Musically, he and the Strangers seem to be in the sweet spot between the simpler-sounding early albums while still keeping that subtly-swinging Bakersfield sound that would again sound broader in a few years. In that way, it reminds me of OutKast's ATLiens, where Organized Noize pushed as much as they could out of a limited palette of sounds and options. (That's my fave OutKast album, fwiw.)

I may also have put this on the pedestal because it was my first Hag experience. I bought the double-album reissue of Mama Tried/Pride in What I Am back in October on my birthday. Ten days later, I went back to the record store for the three other double-album packages they had in stock. Mama Tried doesn't have most of my favorite Hag songs, but it does fit together better than anything else I've heard.

For your listening pleasure, may I present a lip-synching "performance" of the title track. If you don't dig it, disregard the review above and leave the album alone.
httpv://www.youtube.com/watch?v=jxQbvSjQy9A

OK, now that you've read my ramble, share your random ten.

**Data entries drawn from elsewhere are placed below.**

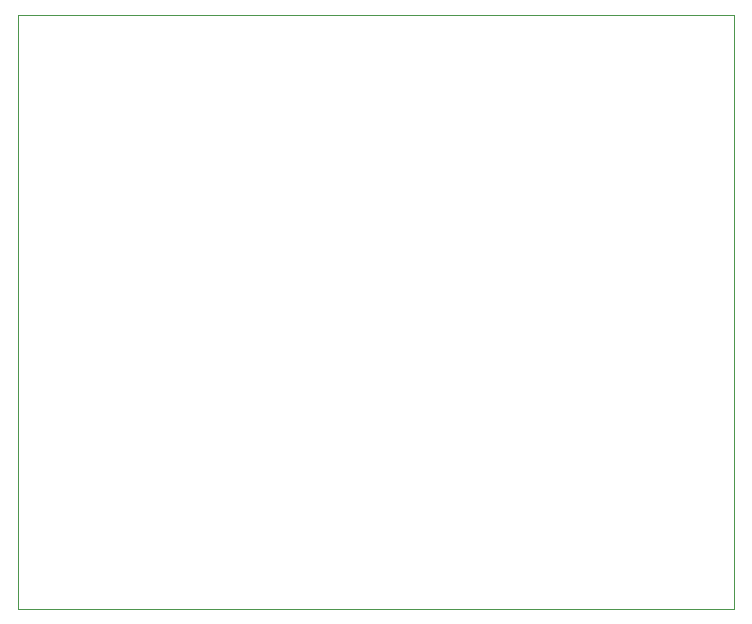
<source format=gbo>
G75*
G70*
%OFA0B0*%
%FSLAX24Y24*%
%IPPOS*%
%LPD*%
%AMOC8*
5,1,8,0,0,1.08239X$1,22.5*
%
%ADD10C,0.0000*%
D10*
X003791Y000319D02*
X027661Y000319D01*
X027661Y020119D01*
X003791Y020119D01*
X003791Y000319D01*
M02*

</source>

Friday Music Day: March 23, 2012

In which we anticipate meeting the Spoonsman.
httpv://www.youtube.com/watch?v=T0_zzCLLRvE

Yesterday was the first day since we moved AJR to her toddler bed. Then we moved LBR into the crib (from the bassinet). At the same time, our fridge started burning or something, and all our exposed food smelled like burning plastic and we decided after the repairman came that we needed to defrost and clean to get that smell out. And LBR's sleep schedule was all mucked up by EAR trying to figure out if we need a new fridge or not. And then AJR decided after two naps and one entire night in the bed that she was going to push it and keep getting up. And HPR took his entire shower with the curtain on the outside of the tub. This was the type of night for which Dominoes was invented. Long way of saying I've got no real music thoughts... other than "Lydia Loveless, Peaking Lights, Lydia Loveless, Peaking Lights, ... "

Post your random ten and I'll see some of you tonight. Oh, and is it cliche to still wear the DePaula jersey?